* WHAT THE TASK ASKS:
Report all lines in the records that hold the string "Minecraft".

[Dataset entries]

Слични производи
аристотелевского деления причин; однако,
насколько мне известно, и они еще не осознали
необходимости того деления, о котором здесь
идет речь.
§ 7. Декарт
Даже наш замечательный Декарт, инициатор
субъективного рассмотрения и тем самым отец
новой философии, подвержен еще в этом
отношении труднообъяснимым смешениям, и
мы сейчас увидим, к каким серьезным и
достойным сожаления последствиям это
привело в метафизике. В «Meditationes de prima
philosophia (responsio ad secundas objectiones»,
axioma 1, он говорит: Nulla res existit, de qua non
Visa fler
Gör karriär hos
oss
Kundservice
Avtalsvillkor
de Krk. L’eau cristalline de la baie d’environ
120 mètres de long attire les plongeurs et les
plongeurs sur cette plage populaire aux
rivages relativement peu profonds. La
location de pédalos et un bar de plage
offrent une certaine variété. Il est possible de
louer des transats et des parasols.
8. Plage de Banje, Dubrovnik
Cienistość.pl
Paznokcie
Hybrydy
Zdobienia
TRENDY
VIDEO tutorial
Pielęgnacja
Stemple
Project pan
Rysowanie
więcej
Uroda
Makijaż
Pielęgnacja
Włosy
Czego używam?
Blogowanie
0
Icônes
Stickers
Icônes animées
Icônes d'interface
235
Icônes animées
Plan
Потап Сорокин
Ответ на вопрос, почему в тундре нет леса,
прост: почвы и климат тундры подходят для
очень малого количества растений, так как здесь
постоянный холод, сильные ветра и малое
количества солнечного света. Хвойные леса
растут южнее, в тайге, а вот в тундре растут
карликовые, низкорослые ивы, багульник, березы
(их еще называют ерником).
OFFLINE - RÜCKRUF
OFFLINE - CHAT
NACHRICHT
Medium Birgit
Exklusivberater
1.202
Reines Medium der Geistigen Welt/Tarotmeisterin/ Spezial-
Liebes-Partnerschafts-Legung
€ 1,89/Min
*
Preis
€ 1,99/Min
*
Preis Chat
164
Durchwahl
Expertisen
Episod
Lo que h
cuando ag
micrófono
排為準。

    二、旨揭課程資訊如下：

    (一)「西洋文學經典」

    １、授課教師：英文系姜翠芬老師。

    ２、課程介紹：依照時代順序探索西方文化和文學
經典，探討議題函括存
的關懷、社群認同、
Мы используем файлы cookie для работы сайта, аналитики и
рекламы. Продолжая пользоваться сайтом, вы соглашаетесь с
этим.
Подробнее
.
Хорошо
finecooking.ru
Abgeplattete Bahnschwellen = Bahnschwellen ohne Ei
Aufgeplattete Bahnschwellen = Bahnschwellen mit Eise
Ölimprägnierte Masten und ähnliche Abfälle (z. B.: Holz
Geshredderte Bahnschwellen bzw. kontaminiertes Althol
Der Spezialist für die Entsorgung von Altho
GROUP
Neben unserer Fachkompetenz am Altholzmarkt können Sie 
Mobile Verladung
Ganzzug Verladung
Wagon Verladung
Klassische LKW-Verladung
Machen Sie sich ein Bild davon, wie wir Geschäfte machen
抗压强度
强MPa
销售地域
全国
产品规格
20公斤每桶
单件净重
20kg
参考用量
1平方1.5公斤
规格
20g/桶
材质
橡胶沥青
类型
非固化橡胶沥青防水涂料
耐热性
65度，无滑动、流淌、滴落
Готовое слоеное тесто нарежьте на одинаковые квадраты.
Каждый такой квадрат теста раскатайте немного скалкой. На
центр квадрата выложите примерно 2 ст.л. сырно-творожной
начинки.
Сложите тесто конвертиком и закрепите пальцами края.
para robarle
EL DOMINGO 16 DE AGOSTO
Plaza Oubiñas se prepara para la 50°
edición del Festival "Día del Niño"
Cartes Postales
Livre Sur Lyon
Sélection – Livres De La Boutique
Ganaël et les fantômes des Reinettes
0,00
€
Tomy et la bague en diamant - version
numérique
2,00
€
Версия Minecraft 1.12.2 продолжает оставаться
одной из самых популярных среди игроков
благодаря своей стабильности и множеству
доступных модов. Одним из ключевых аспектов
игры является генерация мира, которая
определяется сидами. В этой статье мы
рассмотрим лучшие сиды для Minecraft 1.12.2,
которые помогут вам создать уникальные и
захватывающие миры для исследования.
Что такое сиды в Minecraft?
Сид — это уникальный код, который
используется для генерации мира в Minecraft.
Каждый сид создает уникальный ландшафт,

* RESULT OF THIS EXERCISE:
Версия Minecraft 1.12.2 продолжает оставаться
рассмотрим лучшие сиды для Minecraft 1.12.2,
Что такое сиды в Minecraft?
используется для генерации мира в Minecraft.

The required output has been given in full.